[DESCRIPTION OF THE TASK]:
Write out everything from the start of the material down to the line containing "309 Rue Victor Hugo", substituting "Expert" for every occurrence of "Diagnostiqueur". Leave all else unchanged.

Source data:
= = =
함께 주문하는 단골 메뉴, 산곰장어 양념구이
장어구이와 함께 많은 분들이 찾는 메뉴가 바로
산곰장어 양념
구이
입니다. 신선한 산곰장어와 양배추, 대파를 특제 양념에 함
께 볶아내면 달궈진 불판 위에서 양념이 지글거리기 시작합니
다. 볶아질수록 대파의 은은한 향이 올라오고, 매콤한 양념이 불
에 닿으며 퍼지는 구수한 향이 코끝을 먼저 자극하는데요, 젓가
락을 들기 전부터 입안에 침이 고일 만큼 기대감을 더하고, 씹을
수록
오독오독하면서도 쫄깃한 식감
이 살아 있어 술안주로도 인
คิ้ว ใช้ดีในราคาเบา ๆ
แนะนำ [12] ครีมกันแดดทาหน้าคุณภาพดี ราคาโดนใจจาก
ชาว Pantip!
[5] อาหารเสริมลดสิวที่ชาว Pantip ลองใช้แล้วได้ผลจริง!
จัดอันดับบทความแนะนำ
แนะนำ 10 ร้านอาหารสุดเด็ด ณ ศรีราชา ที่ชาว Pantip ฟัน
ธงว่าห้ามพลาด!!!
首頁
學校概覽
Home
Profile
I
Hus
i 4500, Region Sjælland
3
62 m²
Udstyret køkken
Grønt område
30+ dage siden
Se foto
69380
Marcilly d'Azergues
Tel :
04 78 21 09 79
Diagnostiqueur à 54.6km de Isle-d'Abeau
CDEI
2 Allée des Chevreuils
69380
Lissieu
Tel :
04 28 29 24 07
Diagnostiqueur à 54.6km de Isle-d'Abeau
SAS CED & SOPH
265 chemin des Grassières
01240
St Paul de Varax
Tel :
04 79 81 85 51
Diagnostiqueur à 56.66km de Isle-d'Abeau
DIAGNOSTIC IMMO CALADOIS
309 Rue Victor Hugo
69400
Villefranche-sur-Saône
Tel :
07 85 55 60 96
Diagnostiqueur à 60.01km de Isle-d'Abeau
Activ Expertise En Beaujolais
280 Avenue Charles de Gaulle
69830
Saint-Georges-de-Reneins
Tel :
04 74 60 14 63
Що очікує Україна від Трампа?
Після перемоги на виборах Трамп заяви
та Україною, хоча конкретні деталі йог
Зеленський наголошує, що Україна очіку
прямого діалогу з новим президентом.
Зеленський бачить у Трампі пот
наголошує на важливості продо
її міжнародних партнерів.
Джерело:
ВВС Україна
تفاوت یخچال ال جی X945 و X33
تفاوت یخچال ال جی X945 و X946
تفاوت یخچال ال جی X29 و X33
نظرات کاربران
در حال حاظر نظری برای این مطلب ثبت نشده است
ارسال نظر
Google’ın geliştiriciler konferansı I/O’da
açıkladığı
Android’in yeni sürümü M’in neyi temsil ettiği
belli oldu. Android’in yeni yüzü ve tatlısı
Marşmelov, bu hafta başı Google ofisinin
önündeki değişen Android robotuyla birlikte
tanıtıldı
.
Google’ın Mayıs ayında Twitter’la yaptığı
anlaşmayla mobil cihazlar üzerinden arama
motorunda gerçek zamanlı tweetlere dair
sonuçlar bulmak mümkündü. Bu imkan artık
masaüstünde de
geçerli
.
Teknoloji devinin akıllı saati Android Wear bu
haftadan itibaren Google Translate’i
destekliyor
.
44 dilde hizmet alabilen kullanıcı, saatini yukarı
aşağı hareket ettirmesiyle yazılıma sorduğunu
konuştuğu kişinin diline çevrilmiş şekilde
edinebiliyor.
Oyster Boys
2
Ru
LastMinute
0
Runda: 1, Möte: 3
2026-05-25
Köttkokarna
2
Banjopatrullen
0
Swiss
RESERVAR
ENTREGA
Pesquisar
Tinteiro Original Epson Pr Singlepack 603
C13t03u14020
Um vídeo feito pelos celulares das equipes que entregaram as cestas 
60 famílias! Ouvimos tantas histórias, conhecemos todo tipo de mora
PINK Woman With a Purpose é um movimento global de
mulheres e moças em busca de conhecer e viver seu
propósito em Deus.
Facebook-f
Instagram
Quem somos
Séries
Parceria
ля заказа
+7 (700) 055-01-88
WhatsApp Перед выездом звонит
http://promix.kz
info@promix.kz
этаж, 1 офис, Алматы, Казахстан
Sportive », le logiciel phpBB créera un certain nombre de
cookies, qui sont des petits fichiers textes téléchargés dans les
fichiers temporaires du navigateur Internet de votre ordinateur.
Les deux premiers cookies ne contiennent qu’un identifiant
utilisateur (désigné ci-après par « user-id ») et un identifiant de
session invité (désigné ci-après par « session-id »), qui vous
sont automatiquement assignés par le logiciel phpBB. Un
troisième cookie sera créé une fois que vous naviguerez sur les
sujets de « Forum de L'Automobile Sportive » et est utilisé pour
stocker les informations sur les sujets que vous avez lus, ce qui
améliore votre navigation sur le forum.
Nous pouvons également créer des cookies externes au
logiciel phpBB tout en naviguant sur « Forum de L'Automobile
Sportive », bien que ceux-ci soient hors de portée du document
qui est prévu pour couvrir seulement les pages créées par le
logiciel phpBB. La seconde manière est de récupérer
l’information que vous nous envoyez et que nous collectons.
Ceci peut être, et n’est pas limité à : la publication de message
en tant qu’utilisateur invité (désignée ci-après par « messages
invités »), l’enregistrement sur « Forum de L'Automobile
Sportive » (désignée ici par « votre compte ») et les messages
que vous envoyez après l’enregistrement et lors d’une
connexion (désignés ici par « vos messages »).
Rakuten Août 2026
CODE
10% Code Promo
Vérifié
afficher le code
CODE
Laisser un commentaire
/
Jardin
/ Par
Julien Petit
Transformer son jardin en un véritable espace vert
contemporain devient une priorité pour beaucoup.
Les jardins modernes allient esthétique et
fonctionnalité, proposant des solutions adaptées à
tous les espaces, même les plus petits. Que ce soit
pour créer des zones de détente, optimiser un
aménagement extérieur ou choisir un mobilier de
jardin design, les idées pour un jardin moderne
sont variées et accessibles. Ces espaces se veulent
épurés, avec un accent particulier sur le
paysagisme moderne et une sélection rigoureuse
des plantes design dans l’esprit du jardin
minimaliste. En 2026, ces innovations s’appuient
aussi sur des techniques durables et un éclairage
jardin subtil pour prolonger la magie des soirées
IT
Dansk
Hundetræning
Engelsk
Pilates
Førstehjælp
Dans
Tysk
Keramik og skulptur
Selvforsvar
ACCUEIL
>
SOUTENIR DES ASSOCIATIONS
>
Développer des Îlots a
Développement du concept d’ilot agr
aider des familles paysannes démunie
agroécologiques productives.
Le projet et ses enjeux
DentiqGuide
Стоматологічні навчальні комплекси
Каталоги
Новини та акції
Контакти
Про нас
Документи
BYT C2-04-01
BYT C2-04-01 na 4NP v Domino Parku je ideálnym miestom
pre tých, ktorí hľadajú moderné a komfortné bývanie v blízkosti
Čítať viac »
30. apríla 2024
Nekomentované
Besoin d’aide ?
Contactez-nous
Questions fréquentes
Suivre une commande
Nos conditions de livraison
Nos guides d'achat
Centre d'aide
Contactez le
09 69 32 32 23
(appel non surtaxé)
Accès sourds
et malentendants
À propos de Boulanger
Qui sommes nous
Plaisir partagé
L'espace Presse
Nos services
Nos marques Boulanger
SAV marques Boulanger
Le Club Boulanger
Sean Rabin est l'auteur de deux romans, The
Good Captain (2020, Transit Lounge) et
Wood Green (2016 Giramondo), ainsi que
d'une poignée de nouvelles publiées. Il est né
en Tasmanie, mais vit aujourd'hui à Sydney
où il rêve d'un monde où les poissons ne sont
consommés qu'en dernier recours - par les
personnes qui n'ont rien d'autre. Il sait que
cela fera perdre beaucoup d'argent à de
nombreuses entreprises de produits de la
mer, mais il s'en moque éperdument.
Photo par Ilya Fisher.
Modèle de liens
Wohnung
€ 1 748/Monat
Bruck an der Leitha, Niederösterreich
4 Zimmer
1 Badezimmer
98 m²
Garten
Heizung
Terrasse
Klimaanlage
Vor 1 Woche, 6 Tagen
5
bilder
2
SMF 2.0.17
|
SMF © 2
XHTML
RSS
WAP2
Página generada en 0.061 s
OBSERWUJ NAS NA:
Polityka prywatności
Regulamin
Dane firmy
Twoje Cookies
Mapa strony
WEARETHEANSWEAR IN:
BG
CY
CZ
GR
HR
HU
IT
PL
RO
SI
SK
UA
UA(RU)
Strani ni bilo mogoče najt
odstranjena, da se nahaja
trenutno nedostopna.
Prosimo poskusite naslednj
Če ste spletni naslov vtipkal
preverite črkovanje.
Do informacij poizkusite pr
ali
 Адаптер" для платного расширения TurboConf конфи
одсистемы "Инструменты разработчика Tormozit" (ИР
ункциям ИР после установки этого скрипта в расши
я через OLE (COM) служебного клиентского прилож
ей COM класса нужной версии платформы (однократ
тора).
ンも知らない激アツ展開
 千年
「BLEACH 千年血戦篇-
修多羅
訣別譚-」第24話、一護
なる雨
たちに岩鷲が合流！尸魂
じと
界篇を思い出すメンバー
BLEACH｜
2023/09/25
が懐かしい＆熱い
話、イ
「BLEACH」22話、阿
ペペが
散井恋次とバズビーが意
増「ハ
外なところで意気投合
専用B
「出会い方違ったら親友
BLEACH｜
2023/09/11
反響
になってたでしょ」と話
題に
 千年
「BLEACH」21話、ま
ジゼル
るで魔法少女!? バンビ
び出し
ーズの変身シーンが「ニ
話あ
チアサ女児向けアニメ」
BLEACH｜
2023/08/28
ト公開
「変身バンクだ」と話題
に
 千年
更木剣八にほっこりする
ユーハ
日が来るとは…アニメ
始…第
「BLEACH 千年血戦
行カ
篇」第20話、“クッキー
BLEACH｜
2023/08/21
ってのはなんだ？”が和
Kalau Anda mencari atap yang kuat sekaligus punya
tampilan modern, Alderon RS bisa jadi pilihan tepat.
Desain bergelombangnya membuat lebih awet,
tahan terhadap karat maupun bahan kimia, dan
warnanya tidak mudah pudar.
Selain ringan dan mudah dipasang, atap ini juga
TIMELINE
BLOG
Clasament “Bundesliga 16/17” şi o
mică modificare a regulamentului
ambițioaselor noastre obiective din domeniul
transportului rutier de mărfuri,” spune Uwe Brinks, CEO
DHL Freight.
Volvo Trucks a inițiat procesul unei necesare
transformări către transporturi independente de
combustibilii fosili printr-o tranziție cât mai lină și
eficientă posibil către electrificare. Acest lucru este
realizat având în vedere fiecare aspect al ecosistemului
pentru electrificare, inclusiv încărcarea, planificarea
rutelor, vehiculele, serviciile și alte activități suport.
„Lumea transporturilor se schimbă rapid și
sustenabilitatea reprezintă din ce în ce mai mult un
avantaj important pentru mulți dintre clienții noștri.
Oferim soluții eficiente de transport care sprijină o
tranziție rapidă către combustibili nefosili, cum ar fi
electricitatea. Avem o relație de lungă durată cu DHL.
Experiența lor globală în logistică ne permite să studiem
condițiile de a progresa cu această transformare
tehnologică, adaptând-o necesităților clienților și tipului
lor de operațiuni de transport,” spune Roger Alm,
= = =
[SOLUTION TO THIS TASK]:
함께 주문하는 단골 메뉴, 산곰장어 양념구이
장어구이와 함께 많은 분들이 찾는 메뉴가 바로
산곰장어 양념
구이
입니다. 신선한 산곰장어와 양배추, 대파를 특제 양념에 함
께 볶아내면 달궈진 불판 위에서 양념이 지글거리기 시작합니
다. 볶아질수록 대파의 은은한 향이 올라오고, 매콤한 양념이 불
에 닿으며 퍼지는 구수한 향이 코끝을 먼저 자극하는데요, 젓가
락을 들기 전부터 입안에 침이 고일 만큼 기대감을 더하고, 씹을
수록
오독오독하면서도 쫄깃한 식감
이 살아 있어 술안주로도 인
คิ้ว ใช้ดีในราคาเบา ๆ
แนะนำ [12] ครีมกันแดดทาหน้าคุณภาพดี ราคาโดนใจจาก
ชาว Pantip!
[5] อาหารเสริมลดสิวที่ชาว Pantip ลองใช้แล้วได้ผลจริง!
จัดอันดับบทความแนะนำ
แนะนำ 10 ร้านอาหารสุดเด็ด ณ ศรีราชา ที่ชาว Pantip ฟัน
ธงว่าห้ามพลาด!!!
首頁
學校概覽
Home
Profile
I
Hus
i 4500, Region Sjælland
3
62 m²
Udstyret køkken
Grønt område
30+ dage siden
Se foto
69380
Marcilly d'Azergues
Tel :
04 78 21 09 79
Expert à 54.6km de Isle-d'Abeau
CDEI
2 Allée des Chevreuils
69380
Lissieu
Tel :
04 28 29 24 07
Expert à 54.6km de Isle-d'Abeau
SAS CED & SOPH
265 chemin des Grassières
01240
St Paul de Varax
Tel :
04 79 81 85 51
Expert à 56.66km de Isle-d'Abeau
DIAGNOSTIC IMMO CALADOIS
309 Rue Victor Hugo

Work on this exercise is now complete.